Task brief -> Give the data below again, switching each "scientific name" to "binomial name" and leaving everything else as it is.

-- Start Data shown --

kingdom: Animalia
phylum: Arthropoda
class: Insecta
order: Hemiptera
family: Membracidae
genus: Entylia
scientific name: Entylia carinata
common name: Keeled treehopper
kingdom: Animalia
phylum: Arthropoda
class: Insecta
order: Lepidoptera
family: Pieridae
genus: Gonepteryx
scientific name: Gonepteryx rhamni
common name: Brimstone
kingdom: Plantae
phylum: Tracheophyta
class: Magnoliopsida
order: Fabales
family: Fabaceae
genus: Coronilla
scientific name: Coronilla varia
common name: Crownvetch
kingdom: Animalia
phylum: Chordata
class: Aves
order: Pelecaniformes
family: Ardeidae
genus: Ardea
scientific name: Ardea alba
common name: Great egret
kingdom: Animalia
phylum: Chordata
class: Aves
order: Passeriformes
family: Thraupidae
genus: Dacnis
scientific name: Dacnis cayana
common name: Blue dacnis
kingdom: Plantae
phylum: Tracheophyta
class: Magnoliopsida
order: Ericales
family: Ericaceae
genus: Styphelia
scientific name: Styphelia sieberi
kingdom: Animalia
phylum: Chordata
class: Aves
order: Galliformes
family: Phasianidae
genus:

-- End Data shown --

Expected output ->
kingdom: Animalia
phylum: Arthropoda
class: Insecta
order: Hemiptera
family: Membracidae
genus: Entylia
binomial name: Entylia carinata
common name: Keeled treehopper
kingdom: Animalia
phylum: Arthropoda
class: Insecta
order: Lepidoptera
family: Pieridae
genus: Gonepteryx
binomial name: Gonepteryx rhamni
common name: Brimstone
kingdom: Plantae
phylum: Tracheophyta
class: Magnoliopsida
order: Fabales
family: Fabaceae
genus: Coronilla
binomial name: Coronilla varia
common name: Crownvetch
kingdom: Animalia
phylum: Chordata
class: Aves
order: Pelecaniformes
family: Ardeidae
genus: Ardea
binomial name: Ardea alba
common name: Great egret
kingdom: Animalia
phylum: Chordata
class: Aves
order: Passeriformes
family: Thraupidae
genus: Dacnis
binomial name: Dacnis cayana
common name: Blue dacnis
kingdom: Plantae
phylum: Tracheophyta
class: Magnoliopsida
order: Ericales
family: Ericaceae
genus: Styphelia
binomial name: Styphelia sieberi
kingdom: Animalia
phylum: Chordata
class: Aves
order: Galliformes
family: Phasianidae
genus:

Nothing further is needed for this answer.